Gabe Ferguson – First of all, I think it’s a shame that Laremy Tunsil was forced to go through that drama during the draft. I think the Ravens did what they thought was necessary at the time. Tunsil was most assuredly their highest rated player at #6 before the video, but afterwards it became too much of a risk and PR nightmare to deal with. Stanley is fine player, but I would have personally liked to see the Ravens go with the higher rated Tunsil in this situation.
Shawn Brubaker – I try not to spend too much time worrying about who the Ravens didn’t draft, and spend more time focusing on who they did. I get why they passed on Tunsil, so that’s a non-issue for me. I just don’t see a world in which Ronnie Stanley was the sixth best player in this draft class. He’s a good pass blocker, but doesn’t block well downfield and doesn’t push guys around in the ground game. Someone with those caveats shouldn’t be taken sixth overall.
2. With Stanley being the pick, what are your thoughts on the offensive line as a whole? Furthermore, do you feel like a previous role player on the line, days are numbered? (Eugene Monroe, Rick Wagner, John Urschel, Ryan Jensen, Jeremy Zuttah).
MR – I think Stanley is going to anchor one of the tackle spots. Eugene Monroe has been put on notice. Wagner would be my guess to move into a guard position where he played a bit in college, if all three of Monroe, Wagner, Stanley, prove their worth through the summer. Zuttah is a scheme fit for center, and performed much better than Urschel has there. The good news is that there should not be room for James Hurst on the 2016 roster. Sorry to say, but he is not good.

[ROWS]
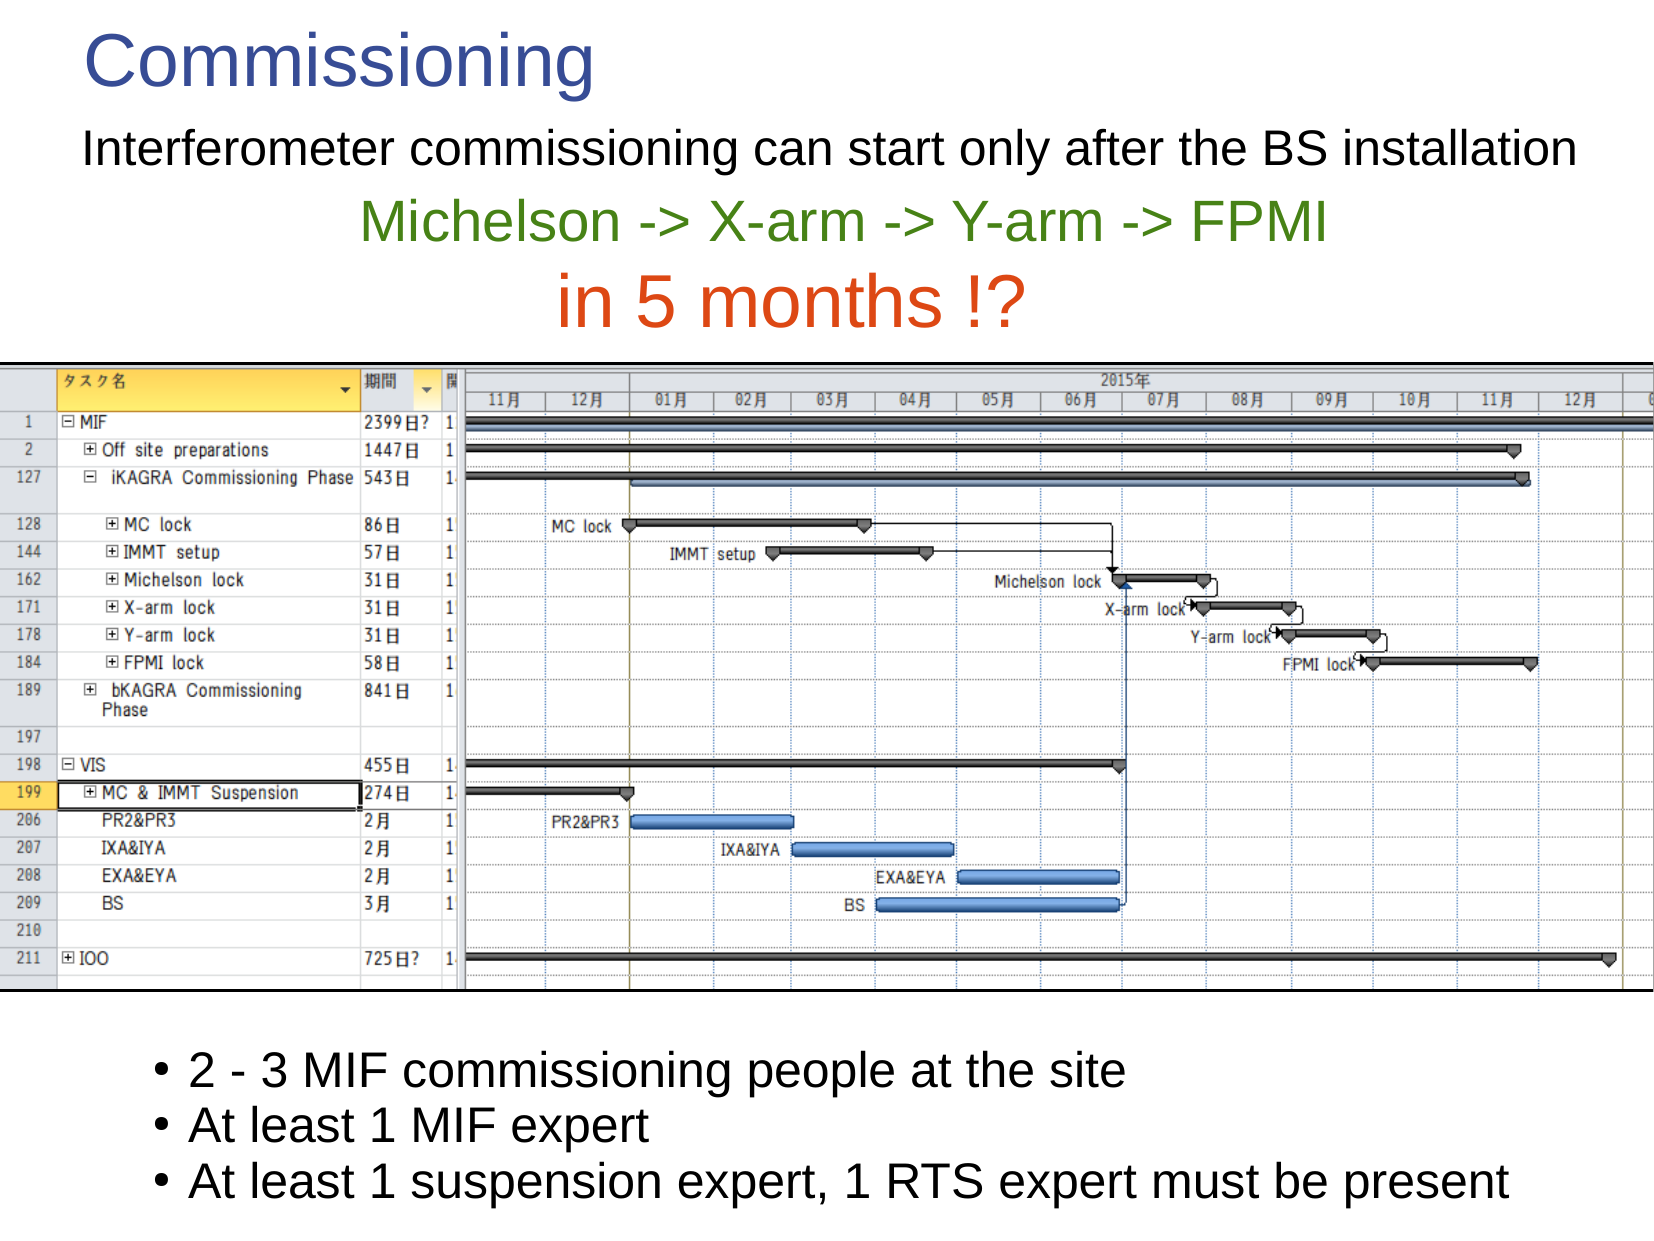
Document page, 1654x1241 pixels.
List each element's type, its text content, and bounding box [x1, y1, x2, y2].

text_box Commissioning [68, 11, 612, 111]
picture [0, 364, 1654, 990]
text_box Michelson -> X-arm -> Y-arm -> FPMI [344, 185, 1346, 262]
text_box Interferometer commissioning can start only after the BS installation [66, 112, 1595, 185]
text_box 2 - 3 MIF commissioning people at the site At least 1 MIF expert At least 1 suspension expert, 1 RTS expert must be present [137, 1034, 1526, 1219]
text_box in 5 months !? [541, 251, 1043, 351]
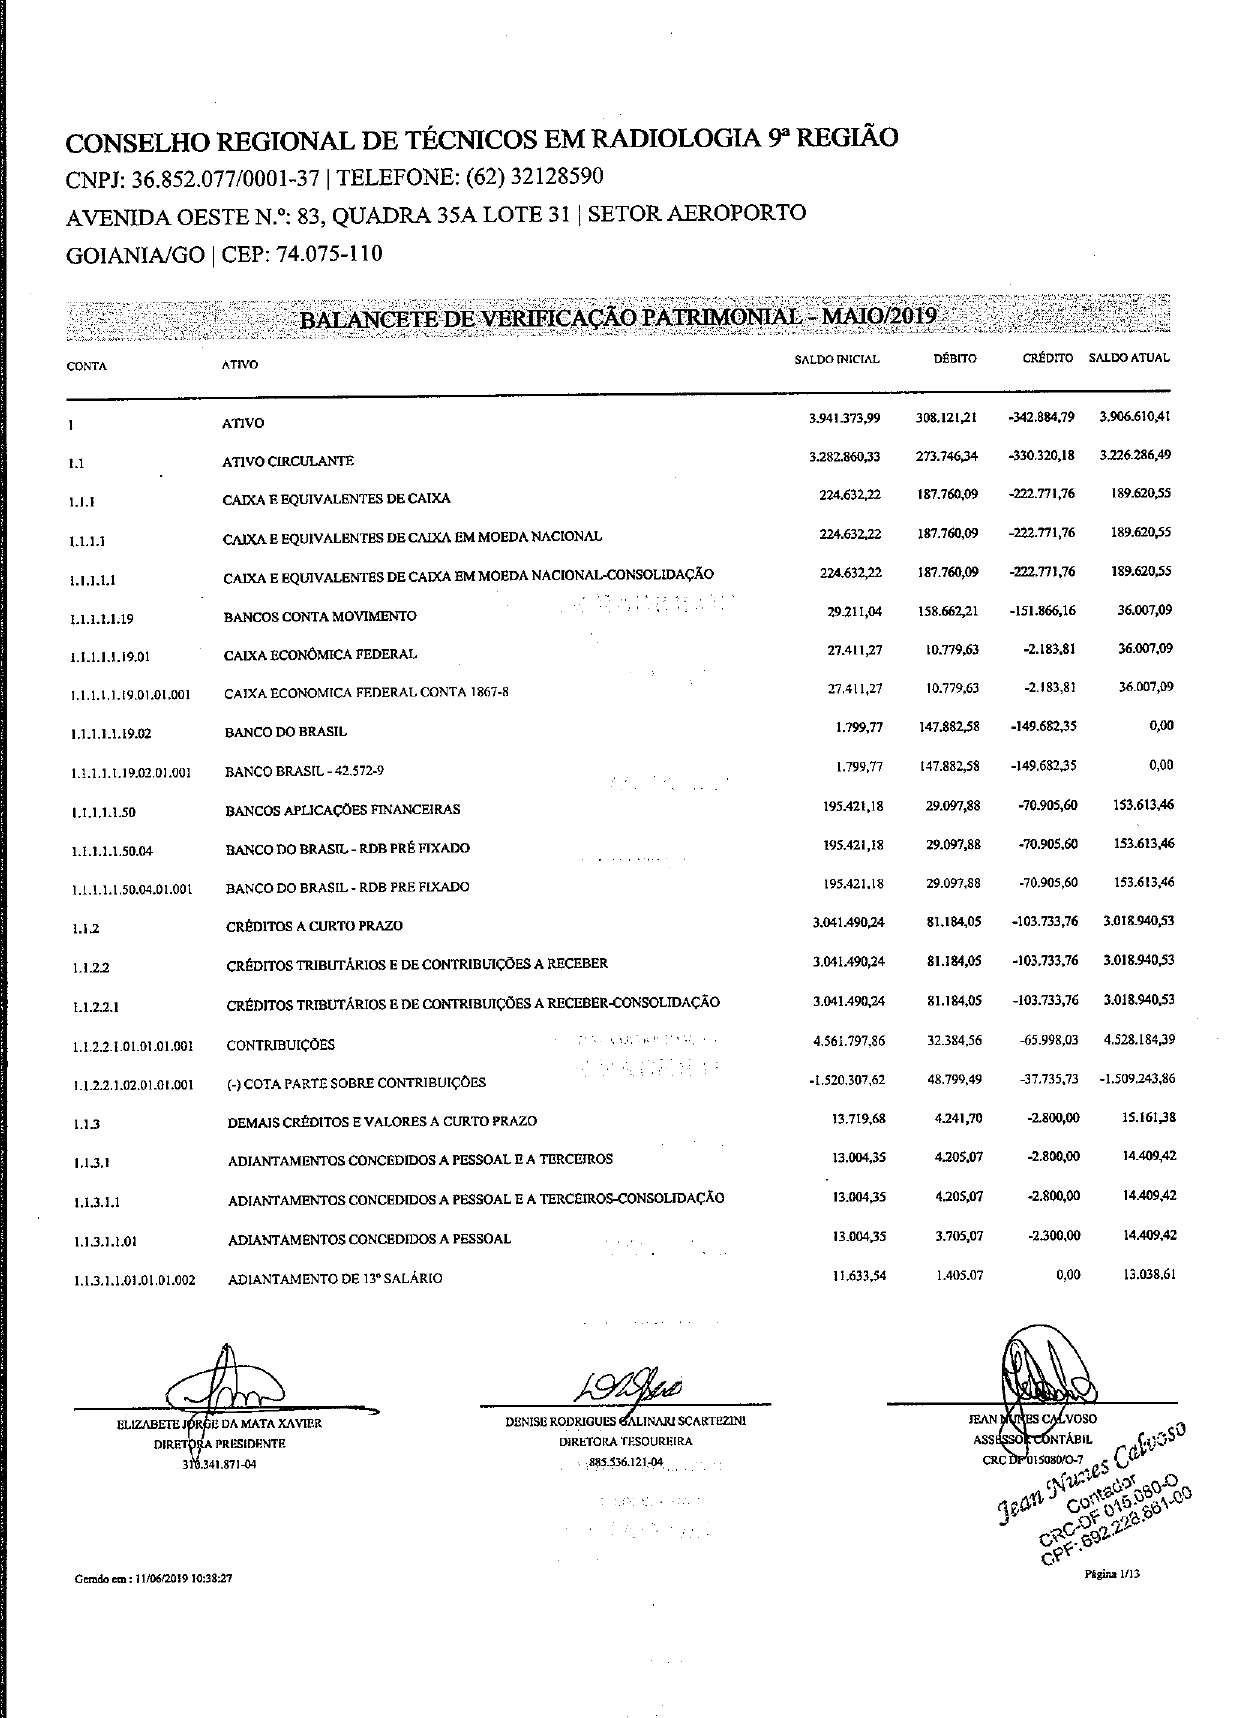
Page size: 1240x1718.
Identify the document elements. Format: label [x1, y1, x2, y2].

...

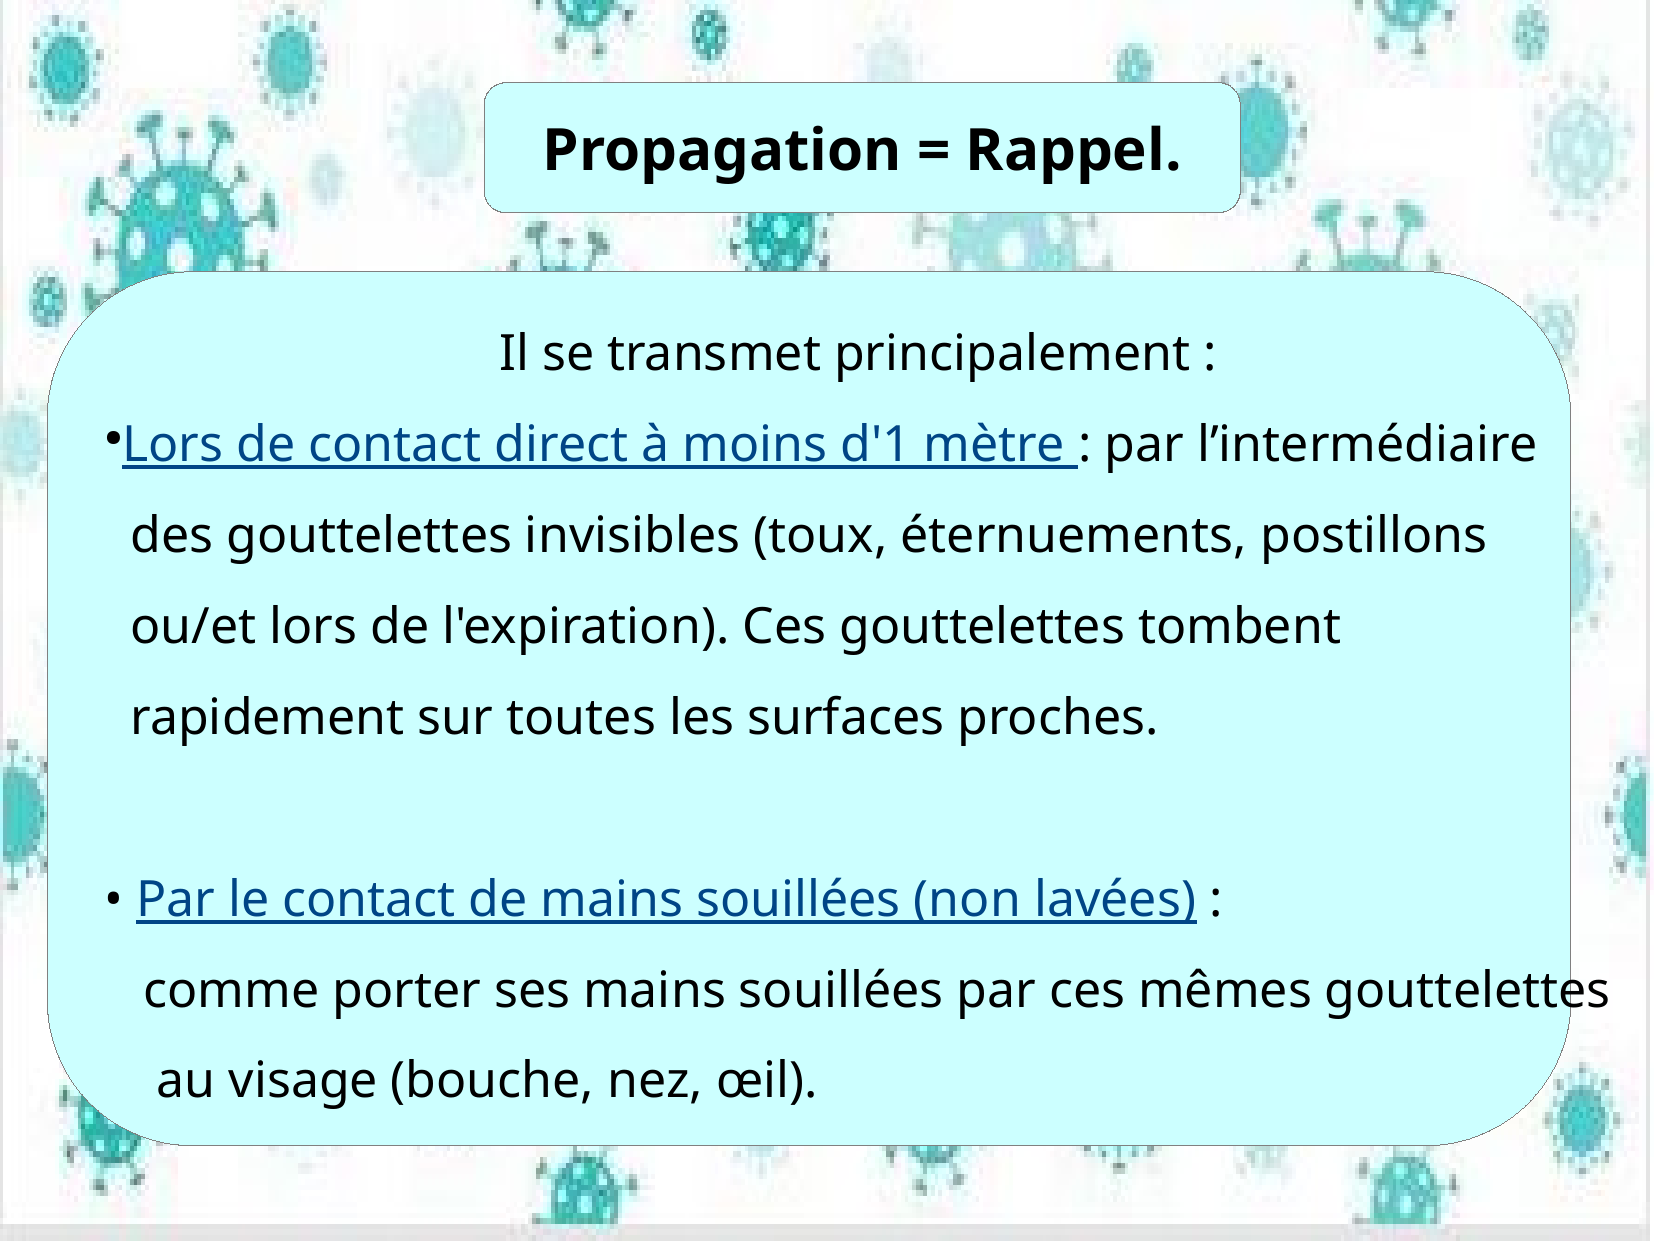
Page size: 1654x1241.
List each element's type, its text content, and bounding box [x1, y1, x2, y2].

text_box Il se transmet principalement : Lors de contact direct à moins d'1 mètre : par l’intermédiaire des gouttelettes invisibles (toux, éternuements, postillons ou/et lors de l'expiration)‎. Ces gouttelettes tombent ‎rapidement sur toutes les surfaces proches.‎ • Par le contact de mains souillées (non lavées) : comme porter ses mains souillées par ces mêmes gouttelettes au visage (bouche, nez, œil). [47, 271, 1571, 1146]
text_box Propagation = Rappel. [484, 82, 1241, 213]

[DIRECTIVES]
- A) In the Ravens draft discussion, which position does MR expect Wagner to move into?
- B) Reproduce word for word the stretch of the Ravens draft discussion that begins with the words "Shawn Brubaker –" and ends with "taken sixth overall.".
- C) Extend the Ravens draft discussion beyond its final sentence.

[OUTPUTS BY TASK]
- A) A guard position.

- B)
Shawn Brubaker – I try not to spend too much time worrying about who the Ravens didn’t draft, and spend more time focusing on who they did. I get why they passed on Tunsil, so that’s a non-issue for me. I just don’t see a world in which Ronnie Stanley was the sixth best player in this draft class. He’s a good pass blocker, but doesn’t block well downfield and doesn’t push guys around in the ground game. Someone with those caveats shouldn’t be taken sixth overall.

- C)
GF – The offensive line is improved with the addition of Stanley and Lewis, that much is certain. The LT position will likely be an open competition, and I don’t think Monroe’s roster spot is guaranteed by any stretch. In the end, I think we will see Stanley sliding into LG with Monroe at remaining at LT, but if he falters Stanley could kick outside with either Lewis, Urschel or Jensen taking his spot at LG.
SB – I feel good about the depth, and I see no reason why anyone’s job should be in jeopardy from that group.. Monroe is still your best left tackle, and I’d rather keep the modest cap savings they’d get from cutting him and take a chance he can play. The key question if Monroe stays is what is the plan for Stanley? Compete at left guard against Ryan Jensen and John Urschel? Compete at right tackle against Wagner? Regardless, the depth is in good shape, so this unit should be better. And James Hurst will probably be out of the picture.
3. Much of the discussion post draft has been on how the Ravens approached day two, rounds two and three. Give us your thoughts on what they accomplished, and if it jives with what you wanted to see.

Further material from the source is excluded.